Scientific Paradigms Are Incommensurable
Scientific paradigms are incommensurable—proponents of competing paradigms cannot fully communicate because terms carry different meanings within each framework.
Why this is an axiom: This represents a foundational theoretical commitment from Thomas Kuhn's philosophy of science. It asserts an irreducible limitation on cross-paradigm communication that cannot be derived from simpler principles—it's a structural feature of how conceptual frameworks operate.
Theoretical framework: Kuhn argued that when scientists work within different paradigms (e.g., Newtonian vs. Einsteinian physics), they inhabit different conceptual worlds. Terms like "mass" or "space" acquire meaning through their role in the entire theoretical network. When paradigms shift, these semantic networks restructure fundamentally. This isn't merely disagreement about facts—it's operating with incompatible conceptual foundations where translation between frameworks is necessarily incomplete.

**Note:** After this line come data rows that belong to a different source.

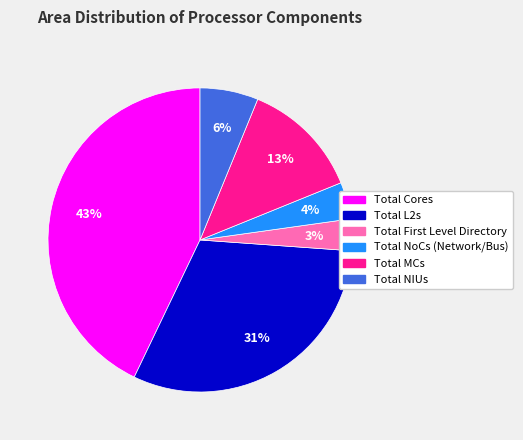

Between Total MCs and Total Cores, which is larger?

Total Cores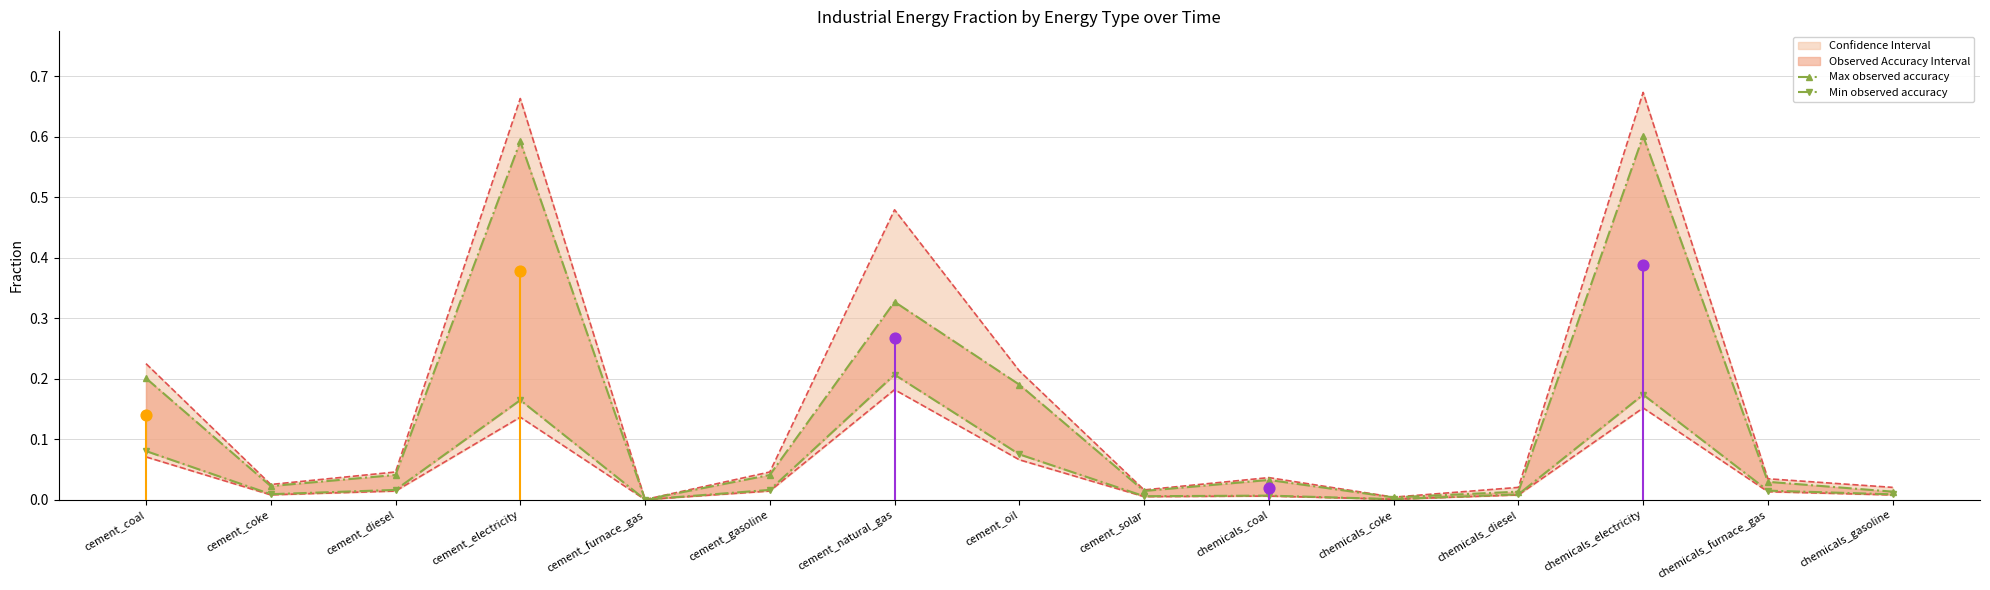

Which series reaches the maximum Y coordinate?

Max observed accuracy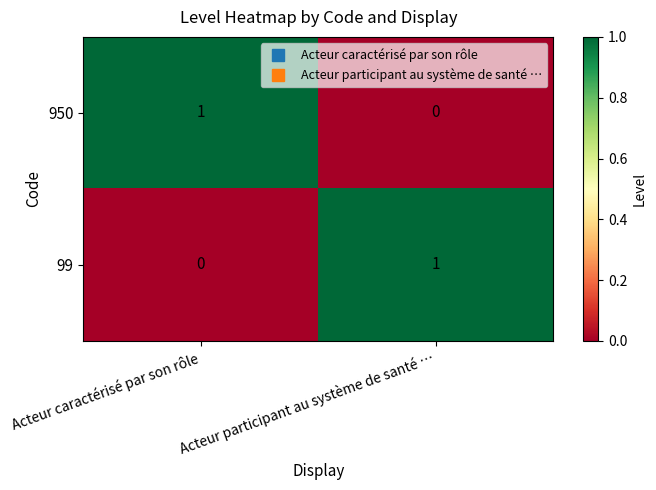

At which label does 950 reach its peak?

Acteur caractérisé par son rôle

Curriculum connection: This axiom is essential for understanding why scientific progress isn't purely cumulative, why debates between schools of thought can seem intractable, and why rationality alone cannot always adjudicate between theories. It prepares students to recognize when they're encountering genuine incommensurability versus resolvable disagreement, and alerts them to the difficulty of fairly evaluating theories from outside their native paradigm.